» **PROBLEM STATEMENT**
If a record below holds a picture, leave the picture out and copy the rest exactly.
SUPPLIED DATA: Begin
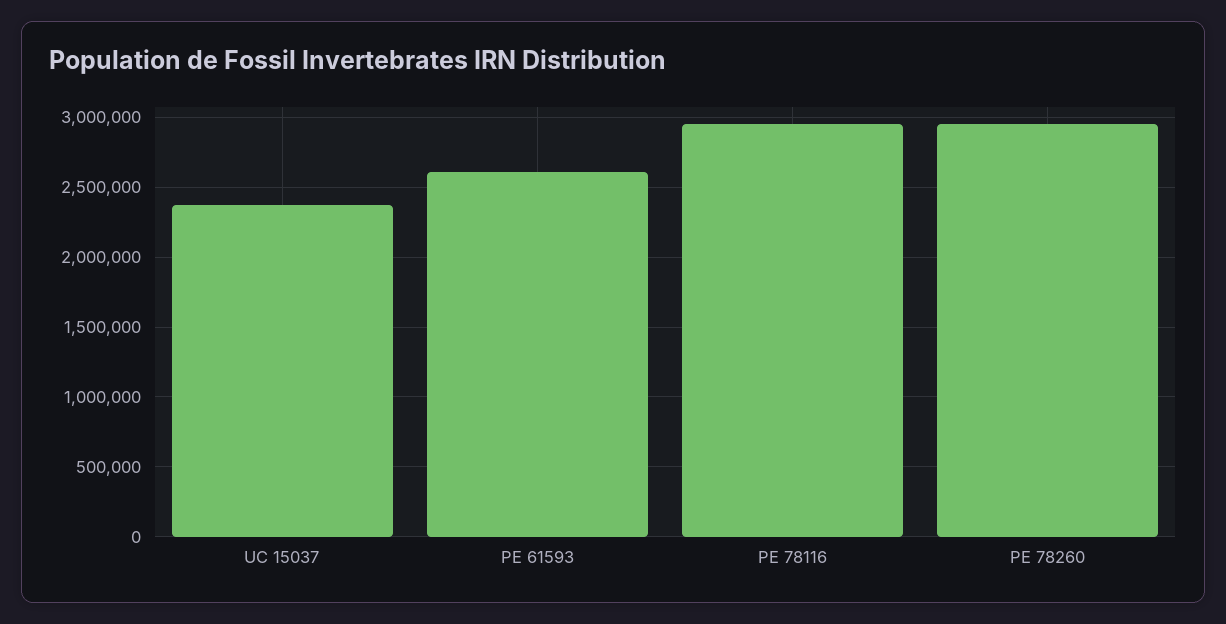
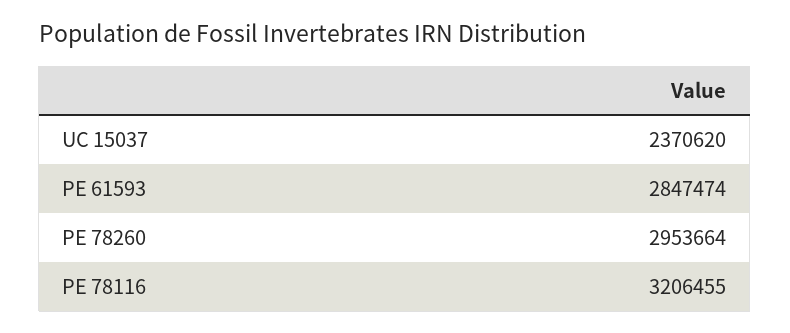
  {
    "UC 15037": 2370620,
-   "PE 61593": 2600000,
+   "PE 61593": 2847474,
-   "PE 78116": 2950000,
+   "PE 78116": 3206455,
    "PE 78260": 2953664
  }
SUPPLIED DATA: End
» **RESULT OF THE TASK**
  {
    "UC 15037": 2370620,
-   "PE 61593": 2600000,
+   "PE 61593": 2847474,
-   "PE 78116": 2950000,
+   "PE 78116": 3206455,
    "PE 78260": 2953664
  }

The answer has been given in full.